Task details - A word-for-word copy of the entries is needed, and it should contain no images.

[Data entries]
=== Section Start ===

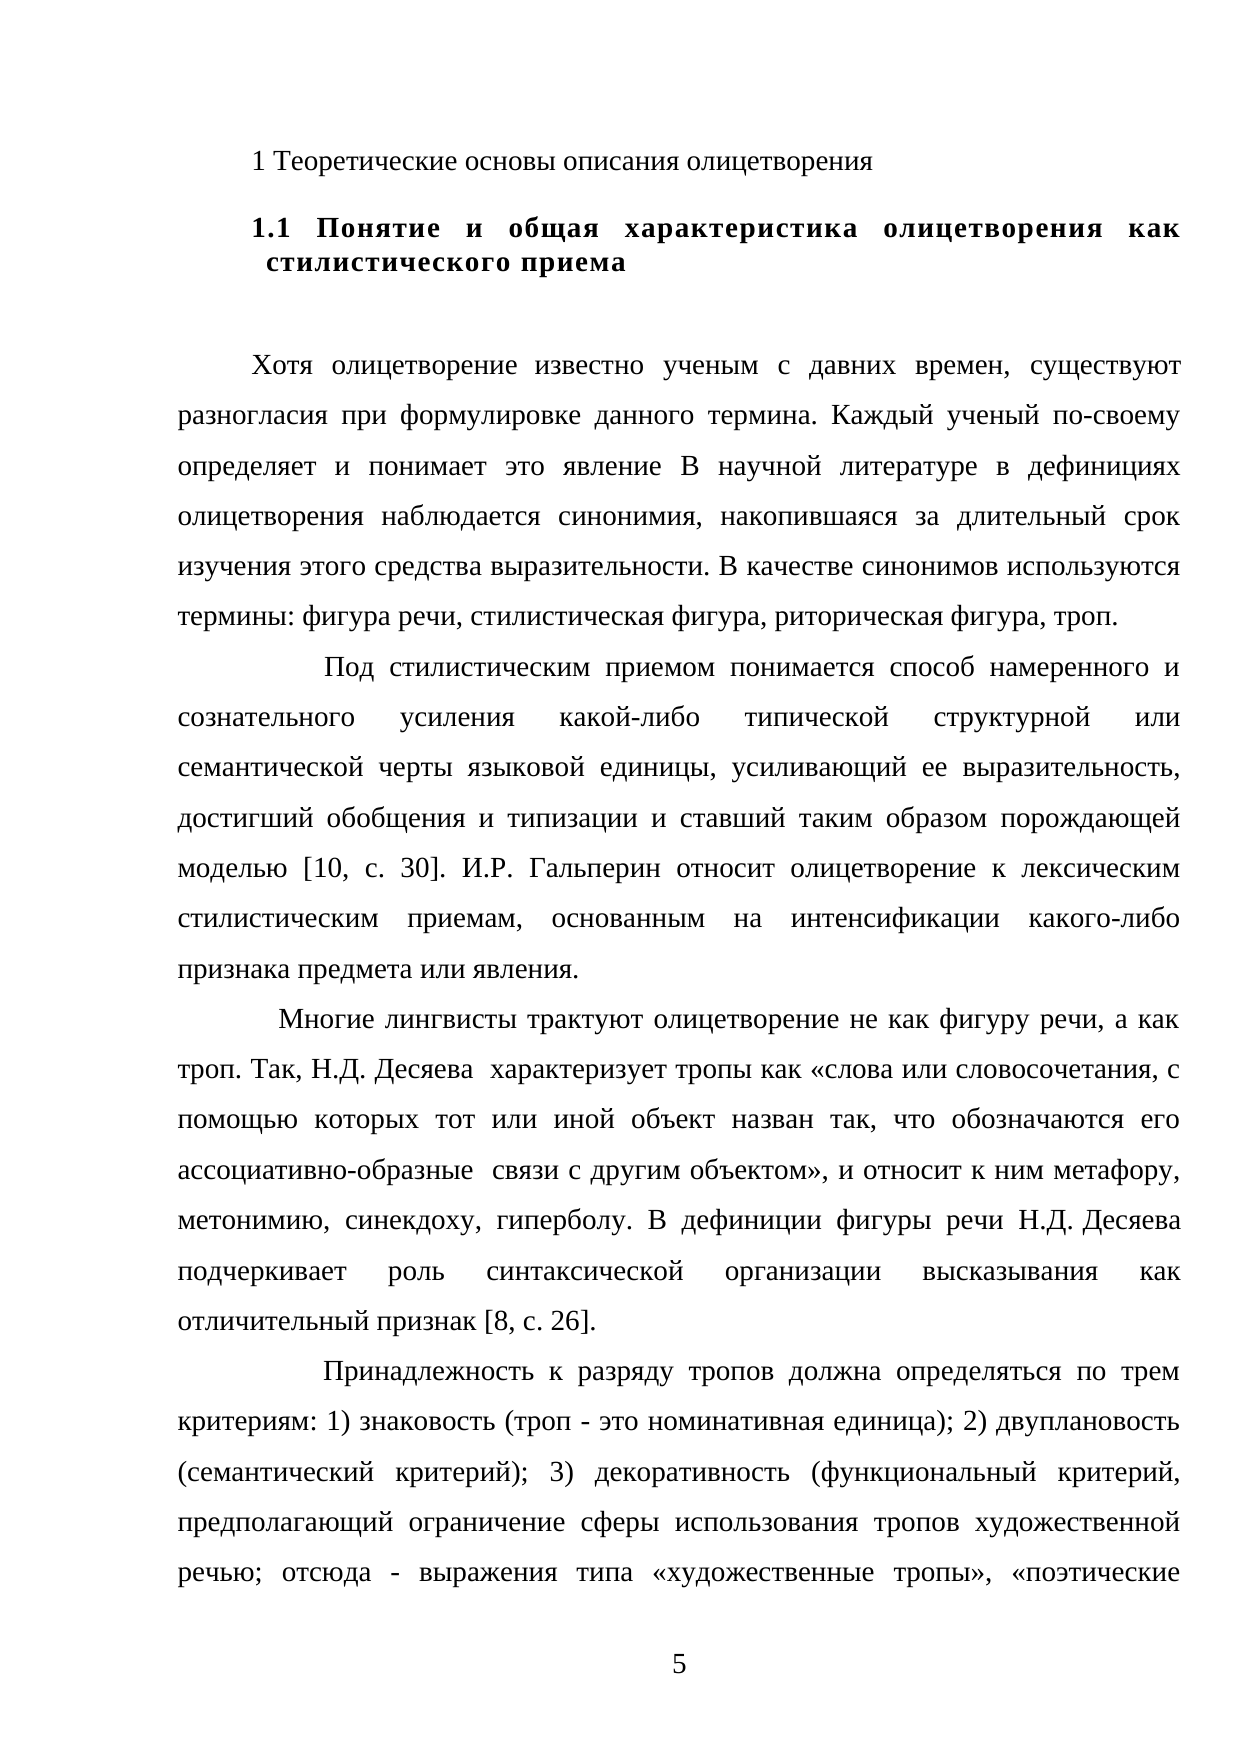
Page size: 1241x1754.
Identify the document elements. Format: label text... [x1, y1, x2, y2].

text Многие лингвисты трактуют олицетворение не как фигуру речи, а как троп. Так, Н.Д. Десяева характеризует тропы как «слова или словосочетания, с помощью которых тот или иной объект назван так, что обозначаются его ассоциативно-образные связи с другим объектом», и относит к ним метафору, метонимию, синекдоху, гиперболу. В дефиниции фигуры речи Н.Д. Десяева подчеркивает роль синтаксической организации высказывания как отличительный признак [8, с. 26]. [177, 1001, 1181, 1336]
list 1 Теоретические основы описания олицетворения [251, 143, 1181, 177]
text Хотя олицетворение известно ученым с давних времен, существуют разногласия при формулировке данного термина. Каждый ученый по-своему определяет и понимает это явление В научной литературе в дефинициях олицетворения наблюдается синонимия, накопившаяся за длительный срок изучения этого средства выразительности. В качестве синонимов используются термины: фигура речи, стилистическая фигура, риторическая фигура, троп. [177, 347, 1181, 632]
subtitle 1.1 Понятие и общая характеристика олицетворения как стилистического приема [251, 210, 1181, 277]
text Под стилистическим приемом понимается способ намеренного и сознательного усиления какой-либо типической структурной или семантической черты языковой единицы, усиливающий ее выразительность, достигший обобщения и типизации и ставший таким образом порождающей моделью [10, с. 30]. И.Р. Гальперин относит олицетворение к лексическим стилистическим приемам, основанным на интенсификации какого-либо признака предмета или явления. [177, 649, 1181, 984]
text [177, 1353, 1181, 1588]
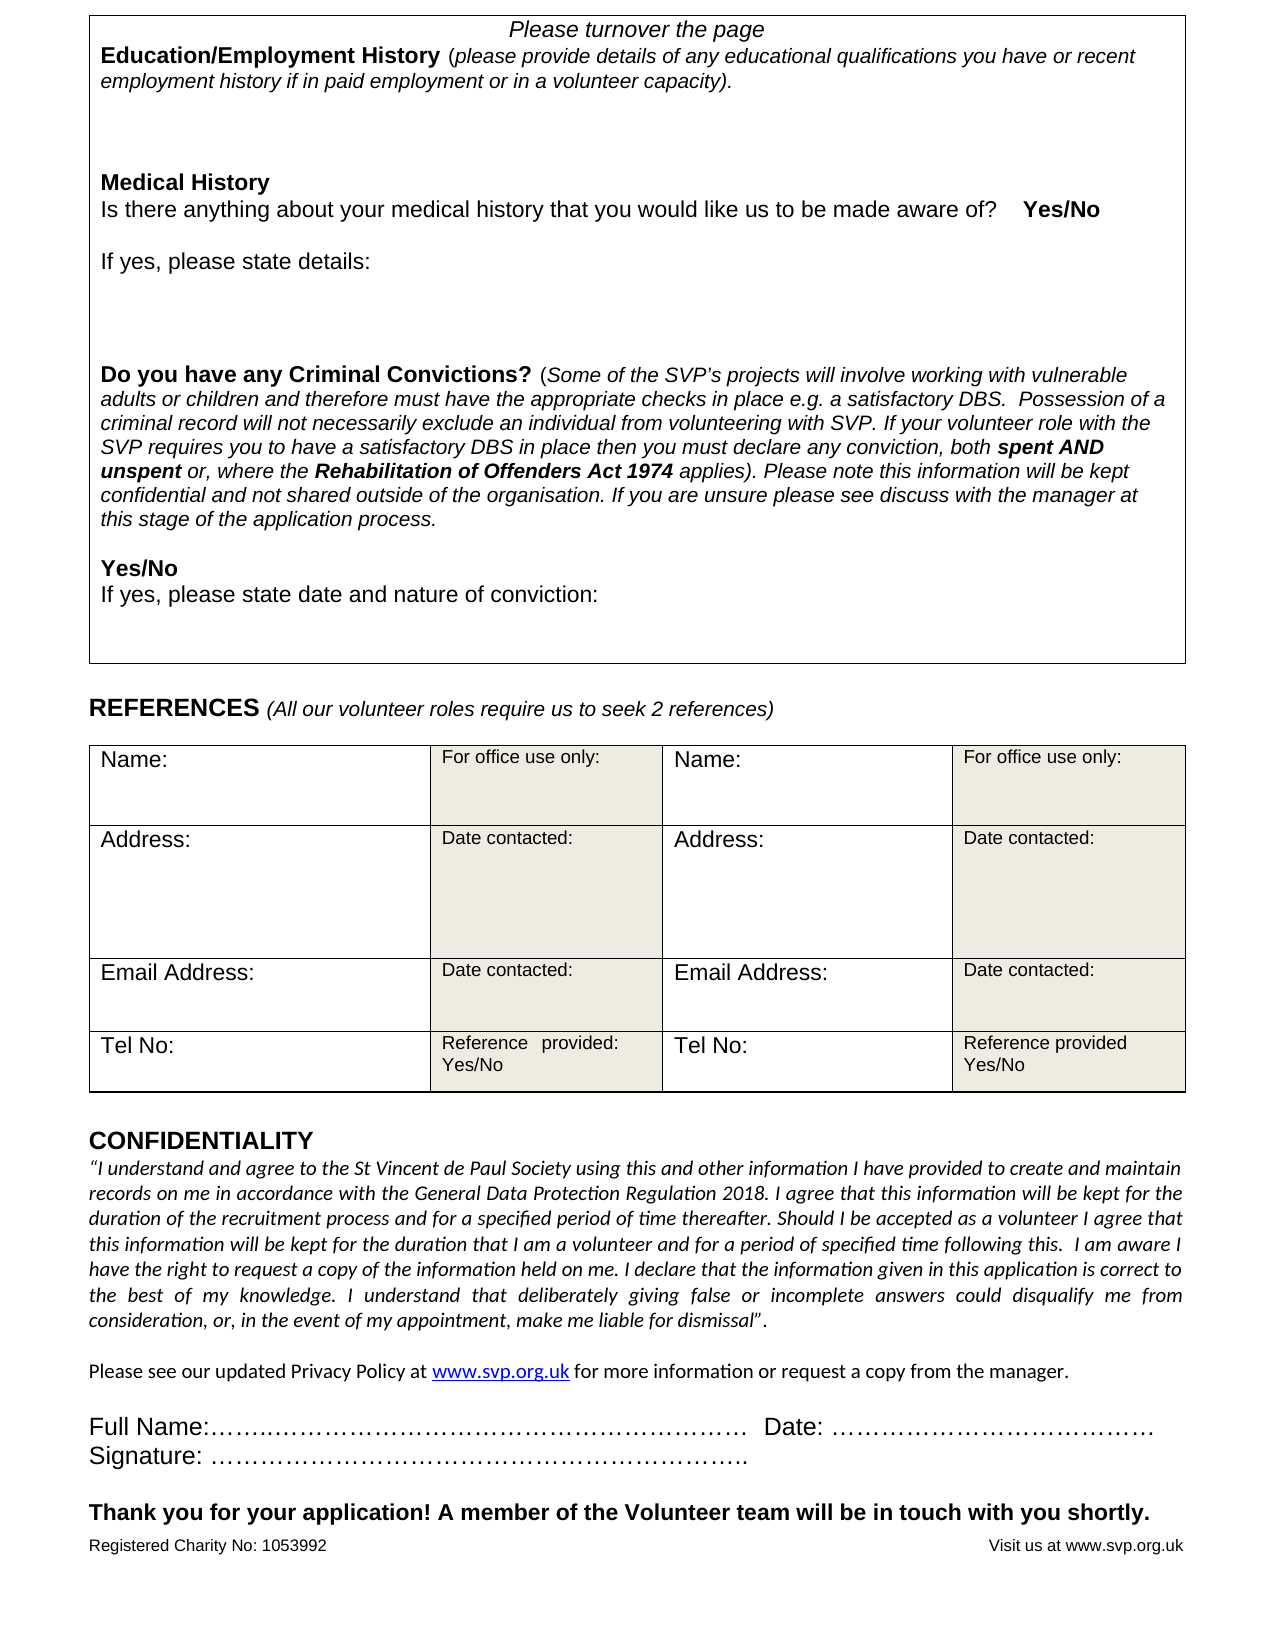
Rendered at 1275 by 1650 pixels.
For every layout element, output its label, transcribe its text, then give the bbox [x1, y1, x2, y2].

=== Section End ===

Solution to this problem -
Page size: 1241x1754.
Identify the document elements. Format: label text... [x1, y1, x2, y2].

text Многие лингвисты трактуют олицетворение не как фигуру речи, а как троп. Так, Н.Д. Десяева характеризует тропы как «слова или словосочетания, с помощью которых тот или иной объект назван так, что обозначаются его ассоциативно-образные связи с другим объектом», и относит к ним метафору, метонимию, синекдоху, гиперболу. В дефиниции фигуры речи Н.Д. Десяева подчеркивает роль синтаксической организации высказывания как отличительный признак [8, с. 26]. [177, 1001, 1181, 1336]
list 1 Теоретические основы описания олицетворения [251, 143, 1181, 177]
text Хотя олицетворение известно ученым с давних времен, существуют разногласия при формулировке данного термина. Каждый ученый по-своему определяет и понимает это явление В научной литературе в дефинициях олицетворения наблюдается синонимия, накопившаяся за длительный срок изучения этого средства выразительности. В качестве синонимов используются термины: фигура речи, стилистическая фигура, риторическая фигура, троп. [177, 347, 1181, 632]
subtitle 1.1 Понятие и общая характеристика олицетворения как стилистического приема [251, 210, 1181, 277]
text Под стилистическим приемом понимается способ намеренного и сознательного усиления какой-либо типической структурной или семантической черты языковой единицы, усиливающий ее выразительность, достигший обобщения и типизации и ставший таким образом порождающей моделью [10, с. 30]. И.Р. Гальперин относит олицетворение к лексическим стилистическим приемам, основанным на интенсификации какого-либо признака предмета или явления. [177, 649, 1181, 984]
text [177, 1353, 1181, 1588]
Rendered at 1275 by 1650 pixels.
For every layout element, output its label, transcribe its text, then give the bbox [x1, y1, x2, y2].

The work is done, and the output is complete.